Uma das vantagens do menor número foi a possibilidade de manter, sendo poucos e próximos, a amizade formada nas salas de aula. Sem falar nos casamentos entre colegas. Essa realidade é bem visível em "Bacharéis do IV Centenário" (Editora Átomo, 141 páginas), livro de Sidney Gioielli, escritor formado naquele ano. A obra é repositório sensível e bom de ler do que os acadêmicos fizeram e de como se houveram ao longo do tempo, todos lembrados com as datas de sua colação de grau em uma lista no fim do volume. Os personagens do livro estão nas notas do autor, no perfil da turma heterogênea, reunindo figuras que brilharam em setores díspares, no esporte, nas artes plásticas, no comércio, na política, nos mais diversos segmentos da administração pública.
Brilharam também no direito, mesmo em se sabendo que as profissões jurídicas passaram por transformação substancial, não só pela maior complexidade das leis mas, sobretudo, pela pluralização das espécies do direito aplicado.
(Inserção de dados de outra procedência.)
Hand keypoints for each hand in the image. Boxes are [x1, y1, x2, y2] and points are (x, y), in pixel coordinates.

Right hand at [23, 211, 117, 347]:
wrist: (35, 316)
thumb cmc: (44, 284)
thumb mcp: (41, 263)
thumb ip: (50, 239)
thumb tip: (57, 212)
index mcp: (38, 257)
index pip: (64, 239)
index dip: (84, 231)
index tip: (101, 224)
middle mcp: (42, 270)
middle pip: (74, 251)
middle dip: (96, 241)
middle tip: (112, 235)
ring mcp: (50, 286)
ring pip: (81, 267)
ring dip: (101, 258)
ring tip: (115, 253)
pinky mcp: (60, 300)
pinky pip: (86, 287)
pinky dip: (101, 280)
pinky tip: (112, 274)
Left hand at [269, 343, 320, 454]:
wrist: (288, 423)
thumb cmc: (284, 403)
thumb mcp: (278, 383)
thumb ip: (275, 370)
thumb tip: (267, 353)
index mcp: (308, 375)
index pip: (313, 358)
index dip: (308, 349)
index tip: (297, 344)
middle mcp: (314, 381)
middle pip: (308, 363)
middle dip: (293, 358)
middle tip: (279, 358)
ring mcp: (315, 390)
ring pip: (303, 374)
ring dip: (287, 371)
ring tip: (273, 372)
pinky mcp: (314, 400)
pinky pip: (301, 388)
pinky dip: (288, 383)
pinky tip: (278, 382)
Os ramos clássicos (direitos constitucional, civil, criminal, comercial, trabalhista, administrativo e internacional, com os correspondentes setores processuais), além de direito romano e filosofia, foram subdivididos. Por exemplo, o direito de empresa criou vida própria. No campo dos chamados direitos difusos, surgiram e se desenvolveram enormemente vários segmentos, como os direitos ambientais e do consumidor. O direito agrário assumiu feições novas. Os jovens que hoje ingressam nas escolas de direito sofrem mais, até na definição do que pretenderão fazer depois de formados. O trabalho isolado, individual, quase artesanal é, a rigor, impossível.
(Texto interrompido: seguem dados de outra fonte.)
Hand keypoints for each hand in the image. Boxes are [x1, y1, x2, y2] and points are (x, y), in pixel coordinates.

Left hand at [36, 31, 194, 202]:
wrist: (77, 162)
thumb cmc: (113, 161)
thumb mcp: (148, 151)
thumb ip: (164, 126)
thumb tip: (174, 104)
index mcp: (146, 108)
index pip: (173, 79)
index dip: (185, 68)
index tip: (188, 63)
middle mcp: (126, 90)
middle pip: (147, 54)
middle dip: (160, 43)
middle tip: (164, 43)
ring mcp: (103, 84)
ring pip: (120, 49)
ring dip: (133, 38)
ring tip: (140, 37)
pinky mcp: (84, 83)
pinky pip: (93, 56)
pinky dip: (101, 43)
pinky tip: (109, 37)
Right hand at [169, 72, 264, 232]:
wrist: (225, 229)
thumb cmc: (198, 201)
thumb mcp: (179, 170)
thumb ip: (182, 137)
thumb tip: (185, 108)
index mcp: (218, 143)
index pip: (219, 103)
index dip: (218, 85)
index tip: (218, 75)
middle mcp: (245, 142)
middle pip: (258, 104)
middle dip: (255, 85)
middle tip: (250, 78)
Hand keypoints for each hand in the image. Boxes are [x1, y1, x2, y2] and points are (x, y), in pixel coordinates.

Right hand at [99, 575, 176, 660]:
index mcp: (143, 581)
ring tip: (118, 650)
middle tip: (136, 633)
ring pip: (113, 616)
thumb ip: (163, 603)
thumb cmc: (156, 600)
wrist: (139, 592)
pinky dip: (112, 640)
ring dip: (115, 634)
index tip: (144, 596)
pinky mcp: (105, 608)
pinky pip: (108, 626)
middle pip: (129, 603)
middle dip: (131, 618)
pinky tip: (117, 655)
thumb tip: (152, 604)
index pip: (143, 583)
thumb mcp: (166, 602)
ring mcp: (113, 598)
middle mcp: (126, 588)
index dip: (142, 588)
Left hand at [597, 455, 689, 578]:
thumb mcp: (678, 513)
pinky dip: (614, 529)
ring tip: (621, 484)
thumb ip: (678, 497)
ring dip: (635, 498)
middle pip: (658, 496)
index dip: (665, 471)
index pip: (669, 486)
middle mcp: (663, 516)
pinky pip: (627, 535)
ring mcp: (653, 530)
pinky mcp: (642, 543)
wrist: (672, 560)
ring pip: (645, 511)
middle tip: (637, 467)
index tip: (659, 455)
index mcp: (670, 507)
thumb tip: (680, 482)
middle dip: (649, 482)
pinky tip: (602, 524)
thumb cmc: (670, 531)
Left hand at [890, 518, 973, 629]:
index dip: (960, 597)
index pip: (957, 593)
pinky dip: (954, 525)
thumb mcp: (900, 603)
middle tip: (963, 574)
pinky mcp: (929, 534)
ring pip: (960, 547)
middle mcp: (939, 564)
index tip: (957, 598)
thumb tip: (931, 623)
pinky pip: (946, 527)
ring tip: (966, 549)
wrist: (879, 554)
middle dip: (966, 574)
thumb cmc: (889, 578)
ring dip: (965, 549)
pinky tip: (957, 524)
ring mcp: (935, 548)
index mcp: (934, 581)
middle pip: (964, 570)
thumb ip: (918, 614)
Os acadêmicos de 54 estão no vértice do tempo: entre o muito do passado e as limitações do futuro, condicionados pela realidade do possível. Lendo Sidney Gioielli, vê-se que compuseram um caleidoscópio variadíssimo de tons, desde os mais altos postos até as punições severas. Unidos pela formatura. Que mundo deixarão para seus filhos e netos? Um mundo marcado pelas desigualdades, mas com aberturas propiciadas pelo progresso em passos gigantescos. Um mundo menos formal, mais verdadeiro. Conscientes de terem missões à frente, no direito e fora dele. Com a sabedoria da velhice e a força do entusiasmo que a lembrança dos bancos do largo de São Francisco deve manter firme e imortal.